In the committee minutes, when does Mr Evans say a full lessons learnt document on Buncefield will be ready?

- [Given passage]
══════

Select Committee on Office of the Deputy Prime Minister: Housing, Planning, Local Government and the Regions Minutes of Evidence


Examination of Witnesses (Questions 80-99)

MR ALUN EVANS, SIR GRAHAM MELDRUM, MR DAVE LAWRENCE AND MRS MARIE WINCKLER

30 JANUARY 2006

Q80 Anne Main: What lessons have been learnt for the Fire and Rescue Service from the attacks on London on 7 and 21 July and also the Buncefield disaster? How has the Government responded and how has the Fire Service responded?

  Mr Evans: The Fire Service responded extremely well to both of those incidents you mentioned. In terms of London there has been a lessons learnt process on all of the issues from command and control, from multi-agency working, from sustainability of resources. In Buncefield we have done a lot of work on the mobilising of other Fire and Rescue Services from throughout the country, liaison with local authorities, regional working in response to major crises, effects of that crisis on the oil supply industry and aviation fuel to Heathrow, and there will be a full lessons learnt document on that within a few months.

Q81 Anne Main: What tests have been made of the equipment procured under the New Dimension programme? Have staff had sufficient training in using this equipment? Does that training extend to retained firefighters?

══════

Collected data entries

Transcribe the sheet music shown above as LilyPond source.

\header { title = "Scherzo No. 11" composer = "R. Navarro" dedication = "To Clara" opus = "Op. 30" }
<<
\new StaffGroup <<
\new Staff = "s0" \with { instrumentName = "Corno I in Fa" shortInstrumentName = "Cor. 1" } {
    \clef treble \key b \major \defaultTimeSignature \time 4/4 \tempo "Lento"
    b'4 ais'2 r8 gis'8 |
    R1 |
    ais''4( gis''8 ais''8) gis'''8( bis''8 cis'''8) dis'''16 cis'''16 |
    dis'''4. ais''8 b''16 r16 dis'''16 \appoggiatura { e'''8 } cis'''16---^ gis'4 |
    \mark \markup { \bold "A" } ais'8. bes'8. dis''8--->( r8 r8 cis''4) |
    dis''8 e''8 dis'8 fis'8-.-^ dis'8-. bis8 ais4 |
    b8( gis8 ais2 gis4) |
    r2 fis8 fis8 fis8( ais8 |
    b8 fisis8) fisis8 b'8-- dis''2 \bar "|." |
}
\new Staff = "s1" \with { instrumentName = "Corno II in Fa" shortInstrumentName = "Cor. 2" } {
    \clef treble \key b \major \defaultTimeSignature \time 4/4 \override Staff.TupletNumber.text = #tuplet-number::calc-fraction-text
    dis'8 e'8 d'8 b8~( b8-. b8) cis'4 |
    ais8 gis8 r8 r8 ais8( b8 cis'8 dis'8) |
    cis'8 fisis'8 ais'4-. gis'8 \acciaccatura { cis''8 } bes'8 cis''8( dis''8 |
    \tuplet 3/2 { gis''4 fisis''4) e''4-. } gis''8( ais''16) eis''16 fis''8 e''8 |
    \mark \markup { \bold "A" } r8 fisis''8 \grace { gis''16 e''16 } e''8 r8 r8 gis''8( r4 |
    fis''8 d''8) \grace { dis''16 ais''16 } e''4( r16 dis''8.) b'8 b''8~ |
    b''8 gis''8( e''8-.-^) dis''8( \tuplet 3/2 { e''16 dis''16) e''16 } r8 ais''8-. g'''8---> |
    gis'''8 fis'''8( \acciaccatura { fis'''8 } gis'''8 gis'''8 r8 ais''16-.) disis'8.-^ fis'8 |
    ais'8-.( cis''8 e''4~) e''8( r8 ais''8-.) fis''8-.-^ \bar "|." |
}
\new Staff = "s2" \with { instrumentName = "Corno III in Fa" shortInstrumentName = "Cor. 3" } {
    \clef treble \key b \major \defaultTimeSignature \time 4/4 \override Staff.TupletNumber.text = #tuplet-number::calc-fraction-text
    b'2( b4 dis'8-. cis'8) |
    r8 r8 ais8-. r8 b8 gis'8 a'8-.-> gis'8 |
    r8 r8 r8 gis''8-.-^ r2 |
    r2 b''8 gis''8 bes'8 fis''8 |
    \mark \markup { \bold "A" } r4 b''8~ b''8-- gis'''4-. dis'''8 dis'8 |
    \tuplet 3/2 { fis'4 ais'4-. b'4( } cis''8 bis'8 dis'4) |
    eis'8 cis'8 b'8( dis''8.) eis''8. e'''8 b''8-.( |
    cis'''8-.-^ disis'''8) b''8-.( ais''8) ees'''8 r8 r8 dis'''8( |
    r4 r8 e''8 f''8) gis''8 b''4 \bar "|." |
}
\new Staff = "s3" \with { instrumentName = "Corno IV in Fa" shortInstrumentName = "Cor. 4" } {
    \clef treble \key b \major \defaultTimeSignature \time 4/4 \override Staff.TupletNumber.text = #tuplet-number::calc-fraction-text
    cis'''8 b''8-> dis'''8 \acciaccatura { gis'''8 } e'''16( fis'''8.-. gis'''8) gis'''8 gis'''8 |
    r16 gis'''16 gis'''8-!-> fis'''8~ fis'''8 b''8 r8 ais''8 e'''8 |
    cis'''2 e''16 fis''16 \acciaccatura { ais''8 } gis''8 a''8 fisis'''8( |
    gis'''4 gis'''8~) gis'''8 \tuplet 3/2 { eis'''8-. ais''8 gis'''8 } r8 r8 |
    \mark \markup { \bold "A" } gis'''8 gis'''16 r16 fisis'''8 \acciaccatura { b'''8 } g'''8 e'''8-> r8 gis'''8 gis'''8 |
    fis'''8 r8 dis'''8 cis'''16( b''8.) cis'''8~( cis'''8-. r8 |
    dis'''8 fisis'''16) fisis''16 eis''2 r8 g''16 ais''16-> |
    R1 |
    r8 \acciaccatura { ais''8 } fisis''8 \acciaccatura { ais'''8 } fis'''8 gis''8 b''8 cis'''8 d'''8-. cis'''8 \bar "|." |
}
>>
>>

══════

- [Right answer]
Within a few months.